Knowing that he needed to prove himself in his second year in the series, Magnussen worked hard on his focus, and admits that it paid off as he was able to treat the finale as a normal race weekend, despite the obvious pressure to bring home the right result.

"This year, I've been really good in my mind, trying to remove pressure from myself by not thinking about the championship too much, because that puts pressure on you if you start to feel you are close to it," he explained, "This year has been very consistent and that shows that I have changed my mental approach.

"I didn't feel it so much at the start, I was very calm, [but], ten laps after the safety car, I was completely nervous in my head and it was hard to concentrate and not make mistakes. It was a little bit hairy towards the end, but I brought it home and now it feels amazing."

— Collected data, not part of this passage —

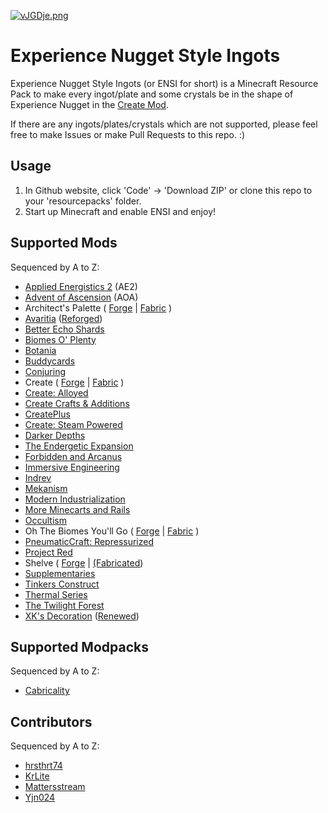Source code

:[![vJGDje.png](https://s1.ax1x.com/2022/08/12/vJGDje.png)](https://imgtu.com/i/vJGDje)

# Experience Nugget Style Ingots

Experience Nugget Style Ingots (or ENSI for short) is a Minecraft Resource Pack to make every ingot/plate and some crystals be in the shape of Experience Nugget in the [Create Mod](https://github.com/Creators-of-Create/Create).

If there are any ingots/plates/crystals which are not supported, please feel free to make Issues or make Pull Requests to this repo. :)

## Usage

1. In Github website, click 'Code' -> 'Download ZIP' or clone this repo to your 'resourcepacks' folder.
2. Start up Minecraft and enable ENSI and enjoy!

## Supported Mods

Sequenced by A to Z:

- [Applied Energistics 2](https://modrinth.com/mod/ae2) (AE2)
- [Advent of Ascension](https://www.curseforge.com/minecraft/mc-mods/advent-of-ascension-nevermine) (AOA)
- Architect's Palette ( [Forge](https://www.curseforge.com/minecraft/mc-mods/architects-palette) | [Fabric](https://modrinth.com/mod/architects-palette-fabric) )
- [Avaritia](https://www.curseforge.com/minecraft/mc-mods/avaritia) ([Reforged](https://www.curseforge.com/minecraft/mc-mods/avaritia-reforged))
- [Better Echo Shards](https://modrinth.com/mod/better-echo-shards)
- [Biomes O&#39; Plenty](https://www.curseforge.com/minecraft/mc-mods/biomes-o-plenty)
- [Botania](https://modrinth.com/mod/botania)
- [Buddycards](https://www.curseforge.com/minecraft/mc-mods/buddycards)
- [Conjuring](https://modrinth.com/mod/conjuring)
- Create ( [Forge](https://www.curseforge.com/minecraft/mc-mods/create) | [Fabric](https://modrinth.com/mod/create-fabric) )
- [Create: Alloyed](https://www.curseforge.com/minecraft/mc-mods/create-alloyed)
- [Create Crafts &amp; Additions](https://www.curseforge.com/minecraft/mc-mods/createaddition)
- [CreatePlus](https://modrinth.com/mod/createplus)
- [Create: Steam Powered](https://www.curseforge.com/minecraft/mc-mods/steam-powered-create)
- [Darker Depths](https://www.curseforge.com/minecraft/mc-mods/darker-depths)
- [The Endergetic Expansion](https://www.curseforge.com/minecraft/mc-mods/endergetic)
- [Forbidden and Arcanus](https://www.curseforge.com/minecraft/mc-mods/forbidden-arcanus)
- [Immersive Engineering](https://modrinth.com/mod/immersiveengineering)
- [Indrev](https://www.curseforge.com/minecraft/mc-mods/industrial-revolution)
- [Mekanism](https://modrinth.com/mod/mekanism)
- [Modern Industrialization](https://modrinth.com/mod/modern-industrialization)
- [More Minecarts and Rails](https://www.curseforge.com/minecraft/mc-mods/more-minecarts)
- [Occultism](https://www.curseforge.com/minecraft/mc-mods/occultism)
- Oh The Biomes You'll Go ( [Forge](https://www.curseforge.com/minecraft/mc-mods/oh-the-biomes-youll-go) | [Fabric](https://www.curseforge.com/minecraft/mc-mods/oh-the-biomes-youll-go-fabric) )
- [PneumaticCraft: Repressurized](https://modrinth.com/mod/pneumaticcraft-repressurized)
- [Project Red](https://www.curseforge.com/minecraft/mc-mods/project-red-core)
- Shelve ( [Forge](https://www.curseforge.com/minecraft/mc-mods/sheve) | [(Fabricated](https://modrinth.com/mod/shelve-refabricated))
- [Supplementaries](https://www.curseforge.com/minecraft/mc-mods/supplementaries)
- [Tinkers Construct](https://www.curseforge.com/minecraft/mc-mods/tinkers-construct)
- [Thermal Series](https://modrinth.com/mod/thermal-foundation)
- [The Twilight Forest](https://www.curseforge.com/minecraft/mc-mods/the-twilight-forest)
- [XK&#39;s Decoration](https://www.curseforge.com/minecraft/mc-mods/xks-decoration) ([Renewed](https://github.com/welancraft/xkdeco-renewed))

## Supported Modpacks

Sequenced by A to Z:

- [Cabricality](https://github.com/JieningYu/Cabricality)

## Contributors

Sequenced by A to Z:

- [hrsthrt74](https://github.com/hrsthrt74)
- [KrLite](https://github.com/KrLite)
- [Mattersstream](https://github.com/Mtstream)
- [Yjn024](https://github.com/JieningYu)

Despite achieving his goal, and all that was asked of him by McLaren, Magnussen admits that he remains unsure of his future plans, with no obvious F1 opening for the Woking team to insert him into. Even with the speculation surrounding the prospects of Sergio Perez, there are other, more established, names being rumoured as a replacement for the Mexican...

"I've done the job - McLaren told me to win the championship, they told me they expected me to win, [and] I've done that," he noted, "I really won this championship, I haven't lucked into it, [but] it's not up to me now. My future is not in my hands at the moment, so now I have to wait.

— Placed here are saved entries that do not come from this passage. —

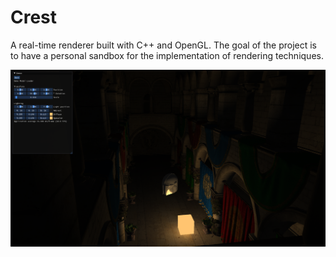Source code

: # Crest
A real-time renderer built with C++ and OpenGL. The goal of the project is to have a personal sandbox for the implementation of rendering techniques. 

![Sponza and mando helmet](images/sponza_mando.png)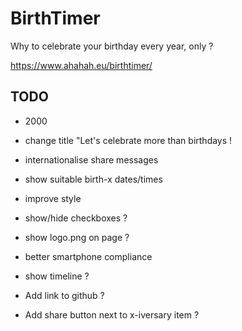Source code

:# BirthTimer

Why to celebrate your birthday every year, only ?

https://www.ahahah.eu/birthtimer/

## TODO

- 2000
- change title "Let's celebrate more than birthdays !
- internationalise share messages
- show suitable birth-x dates/times

- improve style
- show/hide checkboxes ?
- show logo.png on page ?
- better smartphone compliance
- show timeline ?
- Add link to github ?
- Add share button next to x-iversary item ?

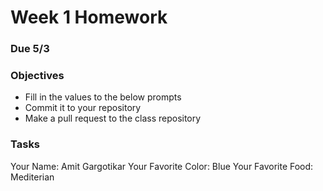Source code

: # Week 1 Homework
### Due 5/3
### Objectives
- Fill in the values to the below prompts
- Commit it to your repository
- Make a pull request to the class repository

### Tasks
Your Name:  Amit Gargotikar
Your Favorite Color:  Blue
Your Favorite Food: Mediterian 
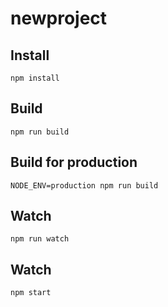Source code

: # newproject

## Install

    npm install

## Build

    npm run build

## Build for production

    NODE_ENV=production npm run build

## Watch

    npm run watch

## Watch

    npm start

"Although we have been consistent this year, it has not come easy, and emotionally it has been a tough season with a few ups and downs, [but] now there is no pressure and I can just enjoy this moment."

The moment, however, will soon pass, and attention will turn to 2014. If there is no F1 race seat in the offing, what will Magnussen do? He insists that he has no intention of following the likes of Valtteri Bottas and Davide Valsecchi - recent champions in GP3 and GP2 respectively - who have found themselves sitting on the sidelines for a year. Although Bottas took the decision knowing that an opening would eventually present itself at Williams, Valsecchi's future remains less clear, even with a vacancy currently unfilled at Lotus...

"Whenever I'm asked about F1, I always reply that, yes, I feel ready," Magnussen told the official McLaren website, "I look at this way: I've done everything I could to prove myself in World Series - now it's up to somebody else to make a decision [but] I need to race. That's when I can fully prove myself."

While Marussia's Graeme Lowdon has hinted that the Dane may get an early chance to 'prove himself' - "Kevin has impressed in the tests he has done and, as a team that has brought young drivers into F1, he is in the frame," the sporting director said last week - McLaren, too, knows a good thing when it sees one.

"Kevin Magnussen and Stoffel Vandoorne are mouth-watering prospects for us for the future," MD Jonathan Neale told a team media phone-in, "That's all going around the mix at the moment as we decide what we're going to do with our driver line-up over the next two or three years, and we're working very hard to make sure that those two are part of our future plans."